Extrait choisi:
◆ ◆ ◆

Temps de lecture : 7 min

Une entité de représentation des joueuses de l’Elite 1 ainsi que de l’Elite 2 vient de se créer sous l’égide du syndicat Provale . Cette création marque une avancée majeure pour le rugby féminin. Fondée dans un objectif de collaborer au plus près des instances décisionnaires, nous avons demandé à Mathieu GIUDICELLI (responsable du projet chez Provale) de nous expliquer la teneur de cette commission et les enjeux de sa constitution.  

En quelques mots, à quoi sert cette commission et comment est-elle composée ?

Elle a été constituée afin d’organiser la représentation des joueuses dans les instances, de structurer et de porter au mieux leurs intérêts. Pour cela, les joueuses de chaque club de l’Elite 1 se sont réunies afin de se mobiliser et se sont accordées sur la constitution d’un comité Elite 1 féminine au sein même de Provale.

Ce comité est composé des représentantes de l’intégralité des joueuses du championnat Elite 1. Deux joueuses élues titulaires représentent ce comité sur 2 ans, assistées par un salarié Provale lors des commissions. Il y a aussi 9 suppléantes qui peuvent être amenées à remplacer une titulaire indisponible.  Cette mobilisation des joueuses de l’Elite 1 a entraîné la création d’un comité Elite 2 sur les mêmes bases de fonctionnement.

Quel est l’historique des initiatives qui ont abouti à cette commission ? Quels sont les chantiers prioritaires ?

◆ ◆ ◆

Données fournies:
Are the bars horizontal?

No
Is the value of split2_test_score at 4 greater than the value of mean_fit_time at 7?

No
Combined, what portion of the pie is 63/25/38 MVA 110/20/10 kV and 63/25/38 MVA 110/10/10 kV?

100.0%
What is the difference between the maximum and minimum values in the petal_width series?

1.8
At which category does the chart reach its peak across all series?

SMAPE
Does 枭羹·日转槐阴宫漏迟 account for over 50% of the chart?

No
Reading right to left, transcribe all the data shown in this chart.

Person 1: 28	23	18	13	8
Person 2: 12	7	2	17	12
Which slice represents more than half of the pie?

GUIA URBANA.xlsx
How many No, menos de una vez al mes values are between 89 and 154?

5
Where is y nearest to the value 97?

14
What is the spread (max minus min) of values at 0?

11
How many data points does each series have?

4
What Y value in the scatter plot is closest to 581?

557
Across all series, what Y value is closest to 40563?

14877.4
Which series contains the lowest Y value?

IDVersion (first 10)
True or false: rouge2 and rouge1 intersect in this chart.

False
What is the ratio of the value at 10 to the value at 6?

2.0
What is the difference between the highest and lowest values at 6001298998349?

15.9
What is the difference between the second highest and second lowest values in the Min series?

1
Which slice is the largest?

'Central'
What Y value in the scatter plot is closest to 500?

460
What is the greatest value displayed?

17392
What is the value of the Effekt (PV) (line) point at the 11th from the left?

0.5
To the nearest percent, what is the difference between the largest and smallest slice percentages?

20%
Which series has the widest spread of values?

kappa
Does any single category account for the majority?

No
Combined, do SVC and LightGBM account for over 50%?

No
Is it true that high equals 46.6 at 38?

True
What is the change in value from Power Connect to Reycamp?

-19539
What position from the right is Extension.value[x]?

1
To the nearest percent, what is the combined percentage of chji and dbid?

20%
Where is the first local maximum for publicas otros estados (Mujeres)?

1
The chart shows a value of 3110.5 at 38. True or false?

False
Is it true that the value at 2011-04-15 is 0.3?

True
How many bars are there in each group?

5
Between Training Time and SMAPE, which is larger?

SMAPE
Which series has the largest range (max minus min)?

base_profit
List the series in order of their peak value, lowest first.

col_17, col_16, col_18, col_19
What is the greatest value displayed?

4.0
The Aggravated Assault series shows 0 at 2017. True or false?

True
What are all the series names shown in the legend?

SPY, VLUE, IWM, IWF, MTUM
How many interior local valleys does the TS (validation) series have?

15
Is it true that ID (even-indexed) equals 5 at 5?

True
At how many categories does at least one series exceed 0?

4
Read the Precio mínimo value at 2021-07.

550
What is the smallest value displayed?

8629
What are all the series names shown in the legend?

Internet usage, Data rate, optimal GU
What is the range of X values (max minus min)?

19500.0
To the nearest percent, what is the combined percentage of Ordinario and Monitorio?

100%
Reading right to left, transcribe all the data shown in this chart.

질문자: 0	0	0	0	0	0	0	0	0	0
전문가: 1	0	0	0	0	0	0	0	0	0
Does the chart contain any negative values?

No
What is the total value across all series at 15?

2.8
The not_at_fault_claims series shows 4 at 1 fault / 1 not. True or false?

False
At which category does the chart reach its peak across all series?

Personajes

◆ ◆ ◆

Consigne: Recopiez mot pour mot, dans l'extrait sur la commission des joueuses, tout le passage qui va de « Une entité de » jusqu'à « même de Provale. ». Les enregistrements forment un matériau à part, distinct de l'extrait.

Réponse finale:
Une entité de représentation des joueuses de l’Elite 1 ainsi que de l’Elite 2 vient de se créer sous l’égide du syndicat Provale . Cette création marque une avancée majeure pour le rugby féminin. Fondée dans un objectif de collaborer au plus près des instances décisionnaires, nous avons demandé à Mathieu GIUDICELLI (responsable du projet chez Provale) de nous expliquer la teneur de cette commission et les enjeux de sa constitution.  

En quelques mots, à quoi sert cette commission et comment est-elle composée ?

Elle a été constituée afin d’organiser la représentation des joueuses dans les instances, de structurer et de porter au mieux leurs intérêts. Pour cela, les joueuses de chaque club de l’Elite 1 se sont réunies afin de se mobiliser et se sont accordées sur la constitution d’un comité Elite 1 féminine au sein même de Provale.